As the R12 would not go onto the French market until the end of 1969 (it was unveiled at the Paris Motor Show in October of that year), the contract allowed for the temporary manufacture of another vehicle of the same type. Although the R16 appeared to be the Romanian party’s model of choice, it was decided in the end to go with the R8 (the Major version), above all for cost reasons.
At the end of the contract signed in September 1966, the Romanian authorities began fresh negotiations with Renault that would result, in June 1978, in a draft framework agreement for the production and assembly of the Renault 18 in Romania. This agreement was never signed, despite conditions that were highly favourable to the Romanian party. This twist in the tale left the Piteşti plant with a range that was produced almost entirely locally.

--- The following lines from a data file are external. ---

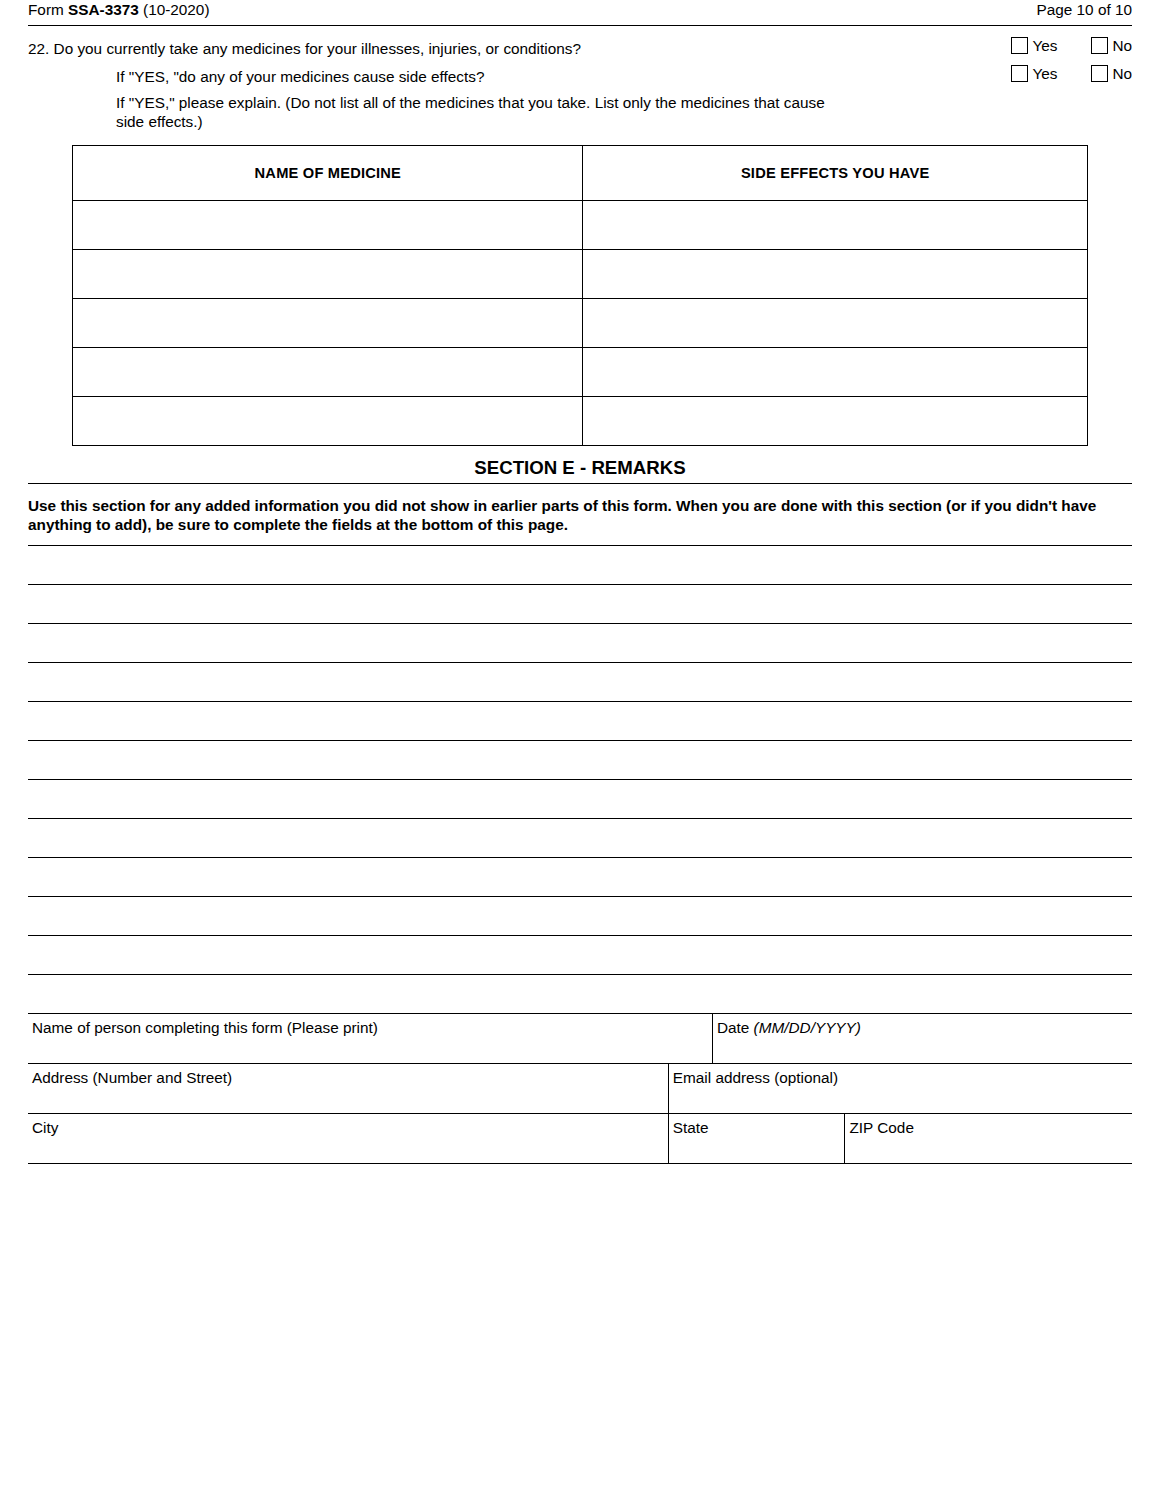Form SSA-3373 (10-2020)
Page 10 of 10
22. Do you currently take any medicines for your illnesses, injuries, or conditions?
Yes No
If "YES, "do any of your medicines cause side effects?
Yes No
If "YES," please explain. (Do not list all of the medicines that you take. List only the medicines that cause side effects.)
| NAME OF MEDICINE | SIDE EFFECTS YOU HAVE |
| --- | --- |
SECTION E - REMARKS
Use this section for any added information you did not show in earlier parts of this form. When you are done with this section (or if you didn't have anything to add), be sure to complete the fields at the bottom of this page.
| Name of person completing this form (Please print) | Date (MM/DD/YYYY) |
| Address (Number and Street) | Email address (optional) |
| City | State | ZIP Code |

At the start of the 80s, the company, which changéd its name to Intreprinderea de Autoturisme Piteşti (IAP), was producing 300 vehicles a day and employed over 20,000 people. The range grew with the launch of a restyled version of the Dacia 1300, now renamed the Dacia 1310. This vehicle will undergo several changes over time, both to its design and its mechanics. Unfortunately, production quality fell after 1980.
« On two trips to Russia, I visited the dealerships of western brands and a distribution centre that was selling several thousand well-equipped Ladas annually at a price of 6,000 dollars. These models were technically outdated but they were meeting a local demand.It was on my return from these trips that the project for a medium-sized saloon, designed for the family, at a price of 5,000 euros was born »
With the launch of the Spring, Dacia is opening a new chapter in its history as it offers the most affordable all-electric city car on the market. Not only is it Dacia’s first electric city car, it is also its first small city car. The Dacia Spring is designed both for private and fleet customers, especially car-sharing operators.
On the occasion of Renault Group’s presentation of the Renaulution strategic plan, Dacia unveiled its strategy for the next five years. The Dacia Bigster concept car offered a first glimpse of the way forward for the brand, which is proposing to invest in new markets in the future, including segment C.